Given the sums involved, most firms will only be able to afford to maintain accounts at a handful of clearing providers but these enterprises, naturally, need to be sustainable in their own right.

The challenge for banks, asset managers and other traders at this stage is which clearing houses will be viable over the medium term and which will struggle to reach critical mass and fall by the wayside.

The Holy Grail for clients and providers alike is the fabled cross-margining, where firms pay margin based on their net rather than gross exposure across a portfolio of similar products, a trick that can dramatically reduce their margin commitments.

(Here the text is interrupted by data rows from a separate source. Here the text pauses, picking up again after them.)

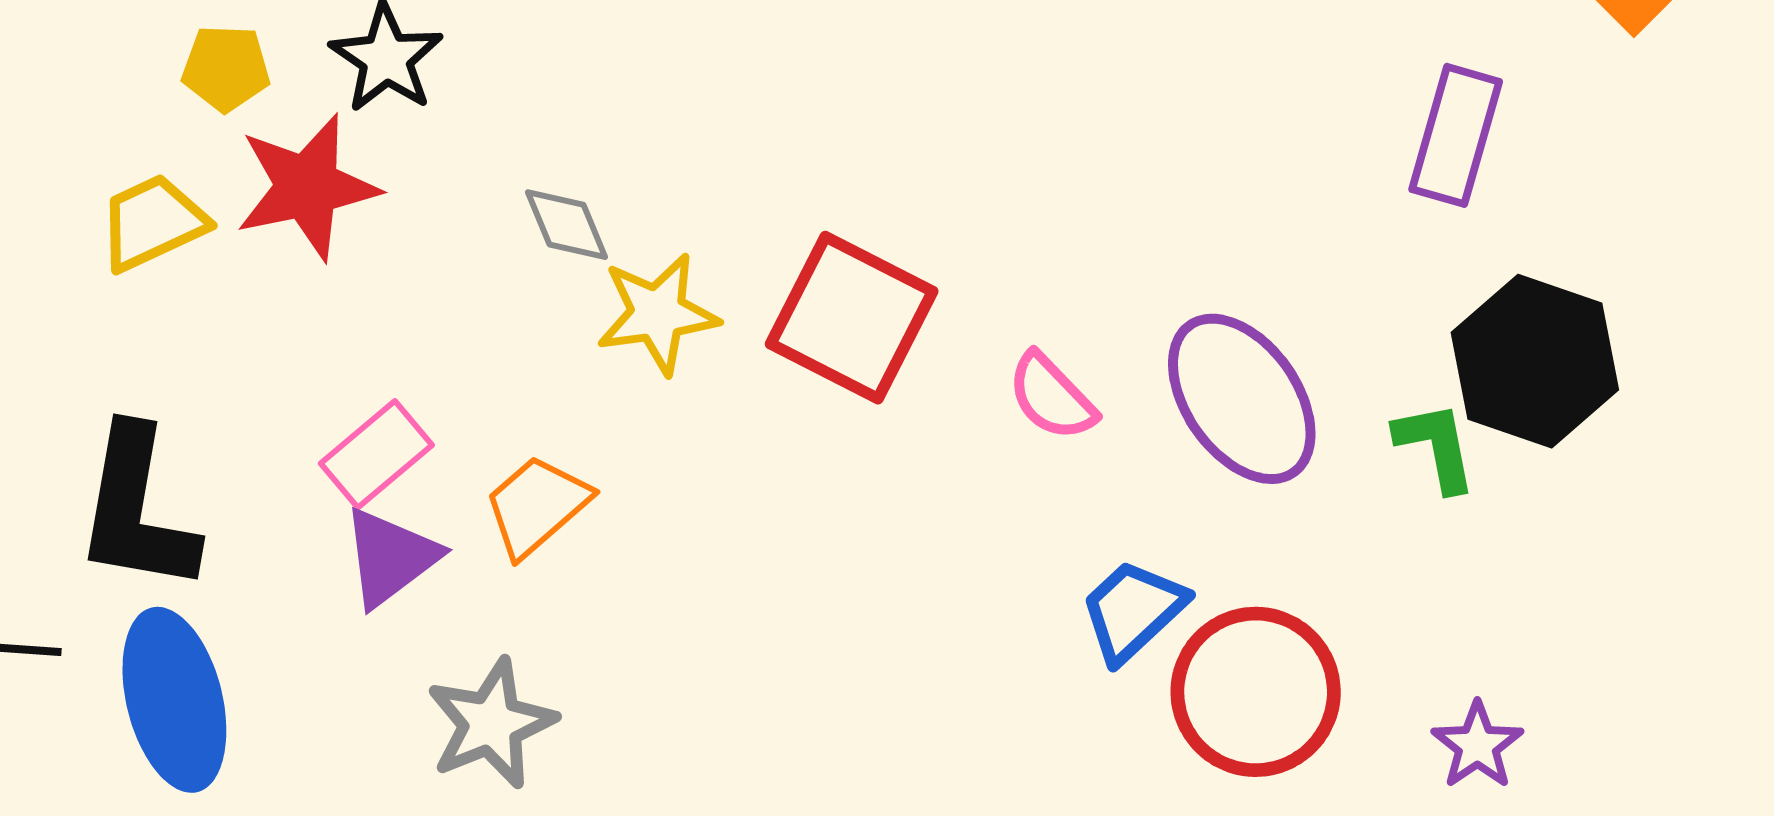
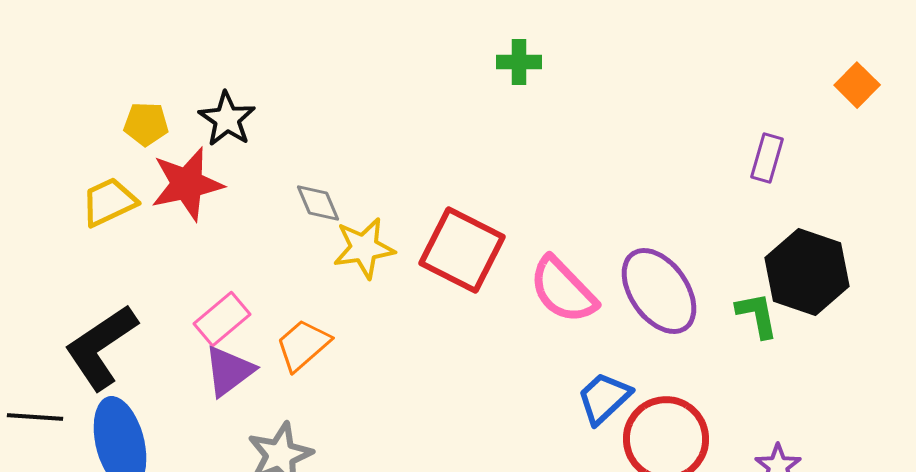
purple rectangle: (1456, 135) -> (767, 158), size x0.7
pink semicircle: (1052, 397) -> (563, 290), size x1.5
black L-shape: (137, 510) -> (101, 347), turned 46

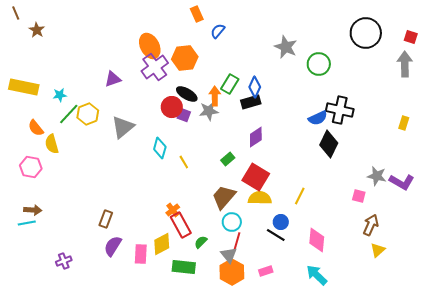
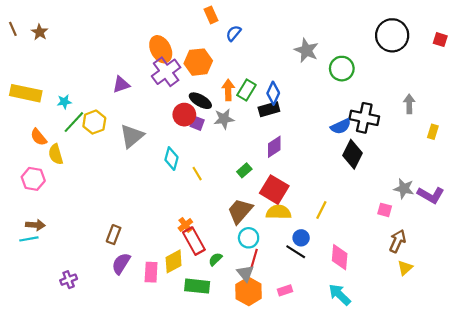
brown line: (16, 13) -> (13, 29), moved
gray arrow: (405, 64) -> (409, 104), moved, size x0.7
orange arrow: (215, 96) -> (228, 90), moved

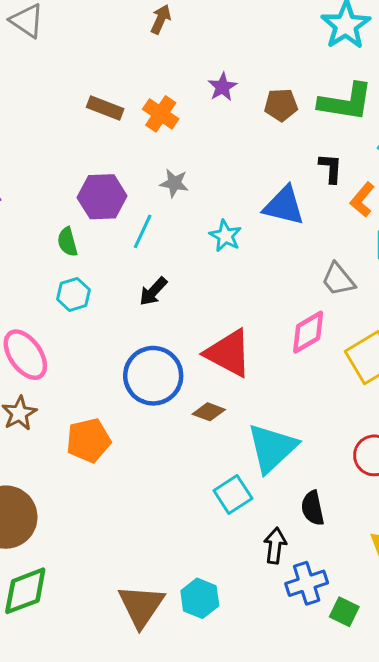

Citigroup, Commerzbank and Morgan Stanley were among the banks lining up to back Eurex when it launched in June Europe’s first cross-margin service, between interest rate futures and swaps

LCH.Clearnet has the most to gain by opening up cross-margining because it has a massive swaps book against which clients could offset their futures but it has been more circumspect about its cross-margining plan.

LCH did however make a couple of breakthroughs this week by upgrading its collateral system and rolling out a new swap compression service.

Swap compression is not as transformative as cross-margining but it’s a nice distraction in the meantime, as suggested by the support for the new LCH offering of Deutsche Bank and Credit Suisse.

LME Clear makes sense for the LME and its current clients but it is impossible to know at this early stage who will be the winners and losers under the new Emir clearing regime.